Germán Girón, presidente del Comité Coordinador de Asociaciones Agrícolas, Comerciales, Industriales y Financieras (Cacif), señaló que “el respeto al orden constitucional en Guatemala es una de las cosas que para el Cacif es muy importante”.

El empresario aseguró: “En este momento todas las cosas que se han escuchado referente a cambios en la Constitución son pura especulación. Habría que conocer realmente si hay un plan antes de opinar”.

Santiago Molina, presidente de la Cámara del Agro, expresó que el tema deberá consultarlo con el Consejo Agroindustrial antes de poder emitir opinión, porque es delicado.

Óscar Julio Vian, arzobispo metropolitano, reiteró ayer: “La propuesta debe tratarse y debe haber un verdadero diálogo. Si es para imitar a otras naciones, para conseguir estar siempre en el poder, allí sí es negativa mi opinión”.
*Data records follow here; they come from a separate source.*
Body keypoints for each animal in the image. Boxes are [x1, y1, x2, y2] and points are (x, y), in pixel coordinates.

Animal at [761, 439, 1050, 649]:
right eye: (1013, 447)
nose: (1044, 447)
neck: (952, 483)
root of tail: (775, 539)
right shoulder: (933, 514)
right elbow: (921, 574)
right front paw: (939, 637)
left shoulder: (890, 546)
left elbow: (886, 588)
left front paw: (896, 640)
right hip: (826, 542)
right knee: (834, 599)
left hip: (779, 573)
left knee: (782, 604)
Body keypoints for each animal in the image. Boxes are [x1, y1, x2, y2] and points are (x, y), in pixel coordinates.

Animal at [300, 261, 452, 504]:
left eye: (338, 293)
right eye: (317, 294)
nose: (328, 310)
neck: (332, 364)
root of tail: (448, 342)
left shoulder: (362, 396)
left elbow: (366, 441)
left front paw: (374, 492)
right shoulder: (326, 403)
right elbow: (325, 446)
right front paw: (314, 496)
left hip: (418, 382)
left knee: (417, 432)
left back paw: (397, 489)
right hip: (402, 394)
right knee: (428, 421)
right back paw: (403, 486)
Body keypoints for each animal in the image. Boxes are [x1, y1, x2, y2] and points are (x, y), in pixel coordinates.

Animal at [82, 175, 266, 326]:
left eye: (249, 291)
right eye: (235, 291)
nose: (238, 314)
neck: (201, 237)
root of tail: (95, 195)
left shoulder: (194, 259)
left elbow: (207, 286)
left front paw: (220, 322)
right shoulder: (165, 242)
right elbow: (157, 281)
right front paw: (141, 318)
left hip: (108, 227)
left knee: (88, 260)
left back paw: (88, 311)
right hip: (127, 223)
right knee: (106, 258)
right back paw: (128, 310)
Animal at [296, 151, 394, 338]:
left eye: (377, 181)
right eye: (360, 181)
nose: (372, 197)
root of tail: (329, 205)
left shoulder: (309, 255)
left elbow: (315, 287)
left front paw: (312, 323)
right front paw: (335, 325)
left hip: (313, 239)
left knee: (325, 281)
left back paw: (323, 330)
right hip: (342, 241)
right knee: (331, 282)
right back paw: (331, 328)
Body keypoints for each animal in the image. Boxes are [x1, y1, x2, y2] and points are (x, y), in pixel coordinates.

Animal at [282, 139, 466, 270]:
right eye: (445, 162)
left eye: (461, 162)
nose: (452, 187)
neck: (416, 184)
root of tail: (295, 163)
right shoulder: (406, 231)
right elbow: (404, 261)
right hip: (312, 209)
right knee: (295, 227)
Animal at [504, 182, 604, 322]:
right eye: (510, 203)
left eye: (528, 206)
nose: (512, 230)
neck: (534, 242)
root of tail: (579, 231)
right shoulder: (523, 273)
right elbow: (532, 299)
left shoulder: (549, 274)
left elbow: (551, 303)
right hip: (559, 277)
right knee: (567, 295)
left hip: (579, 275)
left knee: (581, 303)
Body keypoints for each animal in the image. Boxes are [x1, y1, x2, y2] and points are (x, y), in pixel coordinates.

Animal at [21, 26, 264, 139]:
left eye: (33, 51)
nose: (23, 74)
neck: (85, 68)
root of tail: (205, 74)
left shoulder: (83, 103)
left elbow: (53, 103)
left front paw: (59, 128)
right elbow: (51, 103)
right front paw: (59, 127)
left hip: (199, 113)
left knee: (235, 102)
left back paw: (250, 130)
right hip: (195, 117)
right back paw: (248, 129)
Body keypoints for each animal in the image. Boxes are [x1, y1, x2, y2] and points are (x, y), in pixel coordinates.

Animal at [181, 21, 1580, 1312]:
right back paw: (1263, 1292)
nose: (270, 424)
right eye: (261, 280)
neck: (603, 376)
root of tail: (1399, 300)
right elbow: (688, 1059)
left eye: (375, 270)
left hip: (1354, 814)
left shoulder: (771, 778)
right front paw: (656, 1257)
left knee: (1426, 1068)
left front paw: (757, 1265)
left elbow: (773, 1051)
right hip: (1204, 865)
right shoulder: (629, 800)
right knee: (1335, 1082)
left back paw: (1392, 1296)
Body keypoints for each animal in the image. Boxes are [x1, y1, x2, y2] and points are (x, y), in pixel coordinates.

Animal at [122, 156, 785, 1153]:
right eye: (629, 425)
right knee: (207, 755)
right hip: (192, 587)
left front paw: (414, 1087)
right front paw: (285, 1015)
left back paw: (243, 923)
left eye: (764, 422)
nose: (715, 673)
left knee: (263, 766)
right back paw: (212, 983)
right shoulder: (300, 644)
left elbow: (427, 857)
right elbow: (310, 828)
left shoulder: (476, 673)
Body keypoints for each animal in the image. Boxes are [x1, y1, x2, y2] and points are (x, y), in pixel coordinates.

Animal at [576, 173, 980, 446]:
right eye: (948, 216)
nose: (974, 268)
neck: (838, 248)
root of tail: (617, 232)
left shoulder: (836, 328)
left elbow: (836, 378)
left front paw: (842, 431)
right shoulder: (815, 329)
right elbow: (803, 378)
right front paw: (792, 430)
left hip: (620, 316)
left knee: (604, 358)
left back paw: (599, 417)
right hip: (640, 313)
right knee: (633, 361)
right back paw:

Nueva forma de dar un golpe de Estado

Gabriel Orellana, abogado constitucionalista, dijo que no duda que “el presidente, como cualquier otra persona, tiene derecho a opinar, pero durante sus cuatro años de mandato tiene ciertas limitaciones que su cargo le impone”.

“Lo más grave es que él juró defender la Constitución y que esta dice que no se puede, y es punible modificar el principio de no reelección y el de modificar el período presidencial”, manifestó.

Afirmó que “si el presidente fuera respetuoso de la ley se abstendría de hacer una propuesta de este tipo, por muy sana que la vea”.

“Si nosotros tuviéramos un Ministerio Público (MP) independiente y cumplidor de la ley, hace ya un buen tiempo que hubiera iniciado una investigación de oficio, porque no se trata de que el régimen penal del país se reduzca al Código Penal, sino que la Constitución es la ley suprema”, afirmó el profesional.

Indicó que el hecho de que funcionarios afirmen que simplemente son rumores es peor que si existiera, porque “lo que están haciendo es una inducción ilegal a este tema. El texto constitucional no miente y en este momento quienes dicen eso están incurriendo en una grave responsabilidad ante la paciencia del MP”.

Orellana reconoció que hay posibilidad jurídica de modificar la Carta Magna, pero dijo “que estas modalidades en la tendencia del pensamiento político latinoamericano actual se llama neogolpismo”.

“Es una nueva forma de dar un golpe de estado, pero ya no por la fuerza, sino por la aparente legalidad. Lo más preocupante de este caso es que la iniciativa viene de funcionarios de muy alto nivel, que juraron defender la Constitución, y es lo menos que están haciendo”, aseguró el abogado.